Из воспоминаний узника Павлова (1976 год) в книге Фефёлова: «По прибытии, до распределения в отряд, меня поместили в изолятор, до того кишащий клопами, что древние нары казались неровными от засохшей крови насекомых, пожиравших нас целую неделю. А на иронический вопрос: «Что вы их, специально разводите?» – охранники отвечали с хохотом: «Конечно. Все учли, чтобы вас доконать».

Вопреки закону, инвалидов заставляли нещадно работать. И для всех эта непосильная бесплатная работа была изощренной пыткой, санкционированной инструкцией сверху. Как-то заключенные спросили «хозяина»:

– Зачем нужна инвалидная зона, если и в ней заставляют вкалывать, как здоровых?

– Вы – досадный балласт нашего общества, – отвечал он. – Чем расстреливать, лучше сносить на работе, извлекая при этом пользу для общества.

И почти ежедневно два дюжих санитара равнодушно волокли из какого-нибудь барака в морг очередного «освободившегося» покойника. Ответственности никакой: инвалид – больной, – вот и помер.

Но олицетворение «гуманности», вспоминает Павлов, барак 10 отряда. Это – барак недвижимых, парализованных с нарушением функций тазовых органов и слепых. Девятый круг Дантова ада – курортный уголок по сравнению с этим склепом, переполненным разлагающимися телами».

Казенный дом

Немудрено, что по дороге в Макорты мы с фотокором Дмитрием Кравченко продолжали жалеть заключенных: «Ну, огрел, бедняга, кого-то костылем, так может, в его случае это и простительно…». Но розовые грезы развеял начальник исправительной колонии (№ 45), капитан Владимир Халавка:

– Семьдесят из ста наших заключенных отбывают наказание за тяжкие преступления – убийства. Большинство из них рецидивисты, имеющие по две, четыре и больше «ходок». Идя на свободу, они мне кричат: «Пахан, я в отпуск! Через месяц вернусь!». На свободе, видать, им нравиться меньше.

Начальник рассказывает, что в его практике были дела, когда, сидя у подъезда, человек без ног просил прикурить. А в «благодарность» доброму человеку вонзал нож под сердце. Лишь бы на зону попасть.

Мой интерес все больше разгорался: что ж за «пансионат» скрывается за колючей проволокой, в который так стремятся попасть одни, и не пускают журналистов другие?

Лагерь труда и отдыха

К нам приставляют «конвой», состоящий из трех офицеров. Проверяют на отсутствие наркотиков и оружия. Наверное, боясь за сохранность нашего имущества, просят оставить ценные вещи и мобильные телефоны. И жуткий звонок сигнализирует о том, что мы можем пройти «за решетку».

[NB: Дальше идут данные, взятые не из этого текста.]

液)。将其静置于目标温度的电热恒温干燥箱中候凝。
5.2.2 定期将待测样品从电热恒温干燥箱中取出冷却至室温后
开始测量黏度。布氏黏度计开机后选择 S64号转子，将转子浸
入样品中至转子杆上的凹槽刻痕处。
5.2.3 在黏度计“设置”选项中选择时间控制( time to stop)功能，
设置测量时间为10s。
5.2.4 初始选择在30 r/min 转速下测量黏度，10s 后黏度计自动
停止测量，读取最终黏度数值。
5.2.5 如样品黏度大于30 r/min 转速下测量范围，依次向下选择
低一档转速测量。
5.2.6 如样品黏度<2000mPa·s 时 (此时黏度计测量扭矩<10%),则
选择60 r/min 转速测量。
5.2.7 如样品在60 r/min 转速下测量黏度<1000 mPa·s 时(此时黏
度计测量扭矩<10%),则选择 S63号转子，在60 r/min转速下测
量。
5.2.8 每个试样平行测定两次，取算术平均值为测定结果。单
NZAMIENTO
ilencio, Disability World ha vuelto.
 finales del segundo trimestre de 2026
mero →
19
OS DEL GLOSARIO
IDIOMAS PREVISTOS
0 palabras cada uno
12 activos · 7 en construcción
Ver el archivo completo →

Разрушение шаблона в моем сознании только начинается. Вместо удручающих надуманных клеток открывается едва ли не парковая зона. Аккуратные зеленые газоны, дополненные цветочными клумбами. Огражденный выпас для коз и прочей живности, подрастающей, чтобы попасть на стол осужденных. Сделанные руками зэков каменные изваяния, среди которых Иисус Христос, Дева Мария и… богиня правосудия Фемида. Впереди сверкает купол церкви. Вокруг тишь да благодать, только смотровые вышки и колючая проволока по периметру выдают, что это зона все же исправительная.

– Наказание в нашей колонии (среднего уровня безопасности) отбывает чуть меньше тысячи осужденных инвалидов первой и второй групп, – рассказывает майор, начальник сектора социальной и психологической работы Ярослав Костюченко. – Персонала – до двухсот человек.

Для трудоспособных заключенных в колонии действуют два рабочих отряда – на базе столярного и швейного цехов. Силами персонала на пропитание зэков взращиваются овощи и скотина.

Со слов офицеров я делаю вывод, что времяпрепровождение в тюрьме похоже на отдых в лагере. Утро начинается в шесть (в выходные и праздничные дни в семь) часов. Завтрак сменяется воспитательными беседами, работа после обеда, за пару часов до отбоя – ужин.

«Отпусти мне, батюшка, грехи»

Соблюдая христианские традиции, перед началом важного дела нас заводят в церковь. Достаточно вместительную, с куполом и, кажется, даже звонницей. Пыль с икон вытирает набожного вида мужчина. Он беспрерывно крестится и, оглядываясь на нас, тихонько молится.

– Давайте знакомиться, – предлагаю я, по окончании его ритуала, ожидая услышать сан церковнослужителя. Но в ответ раздается… «осужденный Манько». На мое нерешительное «Как?» после минутного ступора он отвечает твердо: «Сто пятнадцатая, убийство».

В дальнейшем разговоре «церковнослужитель» родом из Чернигова рассказал, что в его семье всегда трепетно относились к вере. Еще больше он подружился с Богом в тюрьме.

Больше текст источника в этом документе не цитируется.